Reasonable people possess different views on this. I lean towards utilitarianism: if my actions makes someone else’s bad behavior by more likely, that’s partly on me, or so I believe. Others vehemently disagree with this take of mine. That’s ok. It’s just that I get nervous when zero weights are attached to certain intrinsic qualities (like keeping your agreement) that I deem not unreasonable (even if some weight -even substantial weight- is permitted due to indirect effects). And yes, JS Mill’s On Utilitarianism does discuss breach of promise – he was aware of the issue. I’ll quote
The important rank, among human evils and wrongs, of the disappointment of expectation, is shown in the fact that it constitutes the principal criminality of two such highly immoral acts as a breach of friendship and a breach of promise. Few hurts which human beings can sustain are greater, and none wound more, than when that on which they habitually and with full assurance relied, fails them in the hour of need; and few wrongs are greater than this mere withholding of good; none excite more resentment, either in the person suffering, or in a sympathizing spectator.
Mill puts a lot of stock in moral sentiments and moral intuitions. He thinks that utilitarianism properly rationalizes and codifies these sentiments, but I don’t think he goes as far to say that utilitarianism replaces them entirely. I think that’s healthy. I’m more optimistic about the scope for moral systems that Bernard Williams was, but I do believe they should be applied ecumenically, at least until all conceptual holes are plugged.
Babale:
That said, while trolley problems exist in the real world, most moral challenges don’t involve such quandaries. I recommend this discussion by David Roberts of one real life application of utilitarianism. In practice, the remoteness and uncertainty of distant benefits justifies deweighting them in favor of moral rules of thumb, which necessarily have a deontilogical flavor:
That’s the part I found frustrating, because to me the problem with SBF’s calculations were less moral than epistemic. It’s less about the substance of this particular equation than the general practice of trying to reason through large, complex systems over long time periods.
Two things:
- Humans have radically limited information & have consistently proven AWFUL at predicting the future.

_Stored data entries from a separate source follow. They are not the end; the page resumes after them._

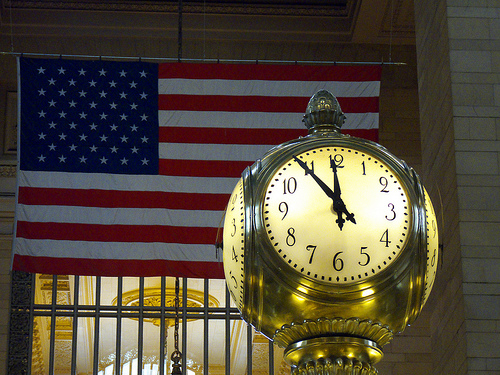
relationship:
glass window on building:
[98, 276, 120, 305] [31, 34, 492, 371]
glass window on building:
[34, 274, 51, 304] [7, 2, 499, 365]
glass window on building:
[57, 268, 74, 303] [7, 2, 499, 365]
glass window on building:
[77, 276, 96, 306] [7, 2, 499, 365]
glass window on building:
[98, 272, 119, 306] [7, 2, 499, 365]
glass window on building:
[144, 272, 160, 304] [7, 2, 499, 365]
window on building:
[202, 279, 229, 308] [7, 2, 499, 365]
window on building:
[34, 277, 101, 374] [22, 196, 494, 364]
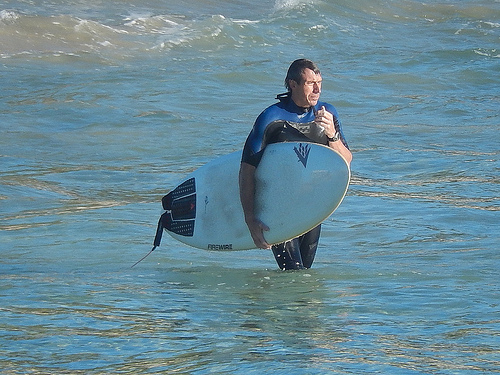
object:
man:
[237, 58, 354, 270]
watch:
[326, 131, 341, 141]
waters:
[1, 0, 498, 372]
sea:
[0, 0, 499, 374]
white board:
[154, 142, 349, 253]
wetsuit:
[239, 100, 351, 271]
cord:
[127, 217, 164, 271]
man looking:
[282, 58, 324, 108]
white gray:
[0, 0, 337, 60]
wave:
[0, 0, 500, 61]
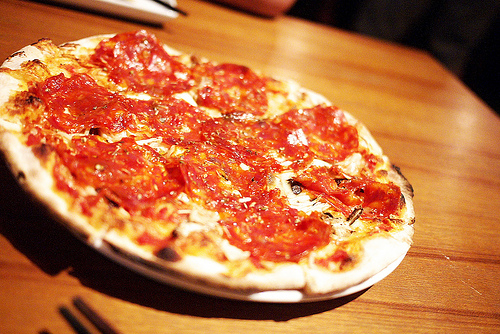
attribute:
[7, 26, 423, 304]
pizza — wooden, dining, freshly cooked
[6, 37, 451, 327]
table — brown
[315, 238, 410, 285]
part — burned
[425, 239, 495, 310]
lines — dark, brown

- Humans are very, very, very, very good at bullshitting themselves, ie, “motivated reasoning” that leads to conclusions congenial to one’s priors.
It follows that the bigger & more complex the systems you’re reasoning about, and the farther out into the future your reasoning extends, the more likely you are to be wrong, & not just wrong, but wrong in ways that flatter your priors & identity.
Ergo:
when your reasoning has put you in a Bahamas villa, out of your head on drugs, scamming people out of money … you should take it as a near-certainty that you have bullshit yourself somewhere along the way. “Rationality demands I indulge my basest desires.” Probably not!
https://twitter.com/drvolts/status/1594462688096419841?s=20
I add emphasis:
In other words, thanks to our epistemic limitations, a “dumb” heuristic that just says “when in doubt, be decent” will probably generate more long-term utility than a bunch of fancy math-like expected-value calculations. We want resilient ethics, not optimized ethics.
The trolley problem is interesting, but it’s also tangential to the bulk of our moral challenges.